Je ne supporte plus du tout d’être vue comme tanx, et c’est pour ça que je fuis les endroits où on me perçoit ainsi ou en reviens toujours avec le même malaise, c’est pour ça que j’ai abandonné ma signature sur mes publis et l’idée d’être éditée, quand je refile un fanzine désormais il est vu pour ce qu’il est : un petit truc que je bricole dans mon coin, et c’est tout ce qui m’intéresse : faire, diffuser à la sauvette, laisser mes images trouver leur public toutes seules comme ça arrive parfois en me remplissant de joie d’autant plus quand c’est des gens avec qui je partage une certaine vision de la vie. Qui je suis là dans mon dessin n’a aucune espèce d’importance, ce qui compte c’est ce que le dessin dit et comment c’est reçu, ce que ça produit. Que ce soit en bien ou en mal.

L’envie de tuer tanx déjà là y’a pas mal de temps est toujours là et plus féroce que jamais. Tout de mes envies en art est retenu par cet ultime boulet, celui qu’on se met soi même au pied pour diverses raisons : la volonté égotique d’être reconnue comme artiste, cette volonté liée à vouloir gagner du fric et de la gloire, empêche la libération de l’art dans son mélange aussi et ses échos, il fait s’accrocher aux mesquineries du plagiat, au refus de voir sa création voler librement sans signature ni rien d’autre que ce qu’il est lui et pour lui seul, et participe complètement de cette concurrence interpersonnelle que je hais, puisque restera le loyer à payer et la disparition menaçante de ce qui permet, dans la légalité du moins, de vivre sans travailler. Je ne défendrai jamais le travail, et si je l’ai fait à un moment donné et de façon biaisée c’est pour mieux me cogner à la contradiction et l’impasse. Je relis parfois des textes de cette époque sans même comprendre quelle logique pouvait m’amener à dire de telles choses, je ne comprends plus du tout ce que je voulais dire, quand je braillais que “le travail ne devrait pas être une souffrance” ou qu’artiste est un métier, je n’avais juste pas capté que je demandais alors une exploitation qu’on aime, cette horreur que je ne peux plus entendre aujourd’hui sans péter un boulon, à la façon du très haïssable “vivre en travaillant ou mourir en combattant” des Canuts.

C’est ce que l’exploitation produit, l’amour de l’exploitation en oubliant que ce qu’on veut c’est simplement vivre, et qui dit vivre dit être libre de l’exploitation quelle que soit sa forme, directe ou non. Ce que demandent aujourd’hui les intermittents dans ce cri consternant d’amour du travail n’est pas le travail, c’est exercer une activité qu’ils aiment, croiser des copains avec qui ils aiment exercer cette activité, et pouvoir vivre, avoir un toit et de la bouffe au frigo sans tirer la langue comme des crevards. Ce qu’ils veulent, ça n’est pas travailler, c’est autre chose, mais continuer à prétendre que c’est travailler dont on a besoin continuera à enfoncer tout le monde dans la merde, comme ça se produit depuis plus de 15 ans maintenant à force de s’enfoncer dans ces discours moisis d’exploités volontaires, en se drapant en plus dans la posture qui va forcément de paire, celle de l’artiste dans la conception que l’état souhaite.
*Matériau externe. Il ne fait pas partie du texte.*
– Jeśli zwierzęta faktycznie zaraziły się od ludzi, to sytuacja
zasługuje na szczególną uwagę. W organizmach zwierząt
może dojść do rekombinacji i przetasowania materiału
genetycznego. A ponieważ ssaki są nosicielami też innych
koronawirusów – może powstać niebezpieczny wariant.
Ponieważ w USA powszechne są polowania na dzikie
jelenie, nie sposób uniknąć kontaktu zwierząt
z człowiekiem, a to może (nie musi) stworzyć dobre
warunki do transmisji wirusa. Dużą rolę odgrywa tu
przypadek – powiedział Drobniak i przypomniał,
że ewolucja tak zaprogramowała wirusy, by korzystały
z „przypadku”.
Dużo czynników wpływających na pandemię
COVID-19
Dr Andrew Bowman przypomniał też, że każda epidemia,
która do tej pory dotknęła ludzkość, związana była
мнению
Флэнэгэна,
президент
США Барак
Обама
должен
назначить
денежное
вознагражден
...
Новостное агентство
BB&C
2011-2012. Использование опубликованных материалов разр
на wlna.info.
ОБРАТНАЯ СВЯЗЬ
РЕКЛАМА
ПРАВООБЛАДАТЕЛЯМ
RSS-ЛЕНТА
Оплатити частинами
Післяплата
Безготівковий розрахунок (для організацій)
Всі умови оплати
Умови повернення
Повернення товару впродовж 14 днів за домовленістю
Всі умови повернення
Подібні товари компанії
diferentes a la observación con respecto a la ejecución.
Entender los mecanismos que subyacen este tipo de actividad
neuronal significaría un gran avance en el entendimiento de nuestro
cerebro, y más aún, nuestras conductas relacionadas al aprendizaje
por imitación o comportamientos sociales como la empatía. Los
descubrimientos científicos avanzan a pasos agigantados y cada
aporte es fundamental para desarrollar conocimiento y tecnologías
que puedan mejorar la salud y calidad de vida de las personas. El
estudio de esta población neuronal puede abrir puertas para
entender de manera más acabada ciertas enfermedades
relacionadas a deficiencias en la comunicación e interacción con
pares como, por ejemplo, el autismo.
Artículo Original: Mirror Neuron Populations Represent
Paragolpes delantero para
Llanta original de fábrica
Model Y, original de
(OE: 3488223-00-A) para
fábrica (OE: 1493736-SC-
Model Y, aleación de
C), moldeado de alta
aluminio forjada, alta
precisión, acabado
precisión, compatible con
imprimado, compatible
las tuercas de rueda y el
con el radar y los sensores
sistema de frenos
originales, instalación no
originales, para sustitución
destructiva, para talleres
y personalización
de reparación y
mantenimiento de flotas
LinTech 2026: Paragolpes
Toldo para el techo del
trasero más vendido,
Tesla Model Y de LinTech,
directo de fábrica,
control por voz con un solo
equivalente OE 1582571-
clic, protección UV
Cet aplatissement devant l’oppresseur à lui réclamer à genoux le droit à l’exploitation me fait hurler de rage, quand toute réflexion sur ce sujet devrait conduire à la révolte pure et simple.

Perso je sais où est ma solution, elle sera dans un retour à la vie que j’avais avant cet horrible sentiment d’être exploitée, dans la libre association et autour de ces idées là, pour vivre, et pour lutter plus librement encore sans cet ultime boulet au pied. rien foutre avec des copainEs.